Talent and charisma may well be equally elusive qualities, but they are not, alas, precisely the same thing. Plenty of actors, though highly skilled, remain charisma-free zones for the entirety of their careers, fantastic in an ensemble, but a gaping hole of nothingness if placed centre stage. On the other hand, while some wildly charismatic types can just about act their way out of a paper bag, a cardboard box might prove a struggle.
I can’t tell if Joe Cole (Skins, Peaky Blinders) is highly talented; I haven’t seen enough of him to know, and in The Ipcress File, ITV’s (to me, entirely gratuitous) adaptation of Len Deighton’s 1962 spy novel, great acting is not, in any case, what’s primarily required – or not all of the time. The character of Harry Palmer is a wonderful creation: the kitchen sink drama/angry young man version of 007, with the added twist (so unexpectedly feminine at the time) that he can cook. But he’s not exactly Hamlet, or even Willy Loman, is he? Charisma, then, would appear to be very important here – if a man is without depths, at least let his facade be alluring – but I don’t think that Cole has any. He looks so young and seems so callow, and when the camera lingers on his face, desperately seeking a pair of come-to-bed eyes, you’re struck by his absolute lack of sex appeal. Why do all these gorgeous, pouting women fall for him like ninepins? I’m damned if I know.

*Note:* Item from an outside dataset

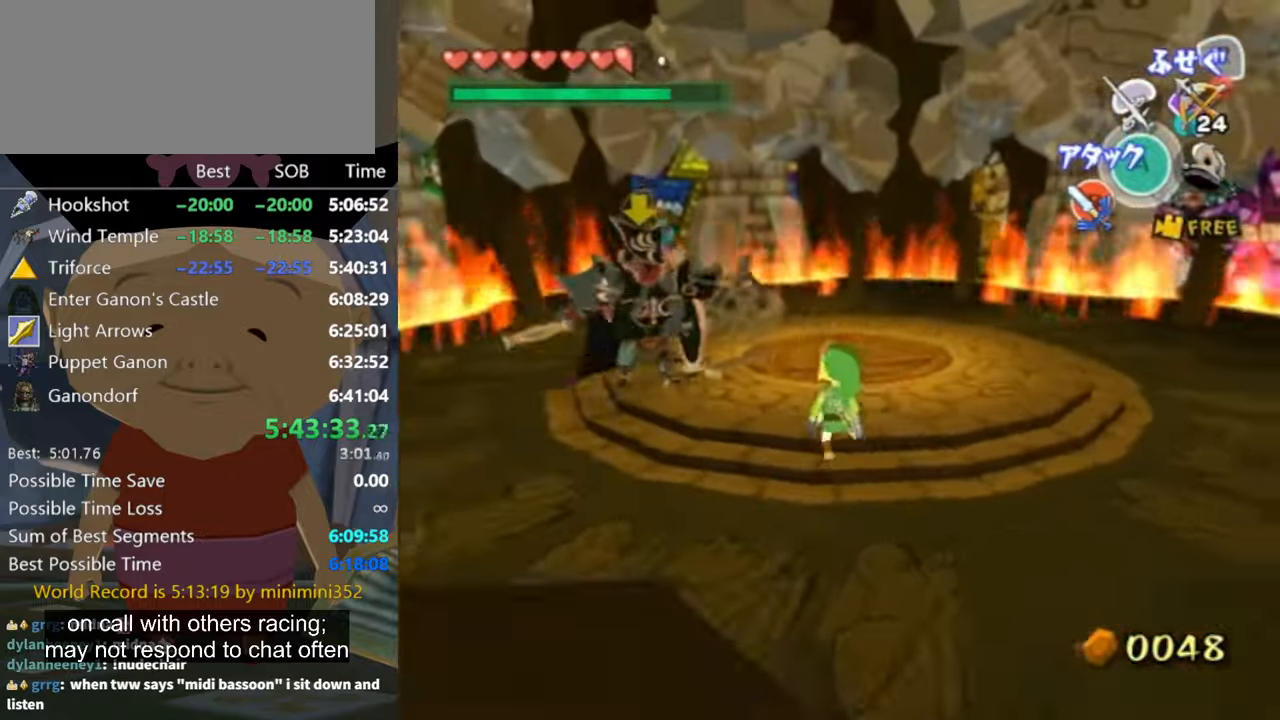
{"buttons": ["L1"], "left_stick": "center", "right_stick": "center", "events": [[233, "L1", "down"], [433, "left_stick", "center"]]}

At least one male critic, having seen a preview of this series (it’s written by John Hodge of Trainspotting fame) has already helpfully pointed out that Cole isn’t trying to impersonate Michael Caine, the actor who played Palmer in the Harry Saltzman-produced 1965 film adaptation (incidentally, it was Caine who came up with the name Palmer; in Deighton’s novel he goes unnamed). Well, no, he’s not, and ten out of ten for observation. But this fact alone doesn’t make his performance any good; if anything, it only makes you long all the more for Caine, who wears his charisma like an expensive watch (his talent is a slightly different matter). Palmer’s spectacles – those thick, black frames – work like a neon sign here, drawing your attention repeatedly to the feeling that there’s something more than a little ersatz about this series, as well as something quite boring.
On the plus side, Palmer’s establishment handler, Dalby, is played by Tom Hollander, who has talent and charisma. In every scene he appears, Hollander oozes patrician superiority even as he suppresses a smile (Dalby knows that Palmer is trouble, but can’t help liking him). And the production looks gorgeous: the greasy pavements and anxious checkpoints of Cold War Berlin; the postwar hotel lobbies, all parquet floors and Sputnik lighting; the bowler hats (men) and the pillbox hats (women) perched on heads so neatly (I miss hats). Hodge has given Palmer a new backstory – the familiar disregard for authority is tempered by the revelation that he was a hero in Korea – with the aim, I suppose, of making the character seem more complex. But what good is this if the actor playing him is unable to evoke darkness, or to sufficiently suggest repression? This series may long to be its own thing rather than a replica, but the women characters belong to the Sixties in more ways than one. Jean (Lucy Boynton), another of Dalby’s spies, is as smoothly blonde and as woefully stiff as a Thunderbirds puppet.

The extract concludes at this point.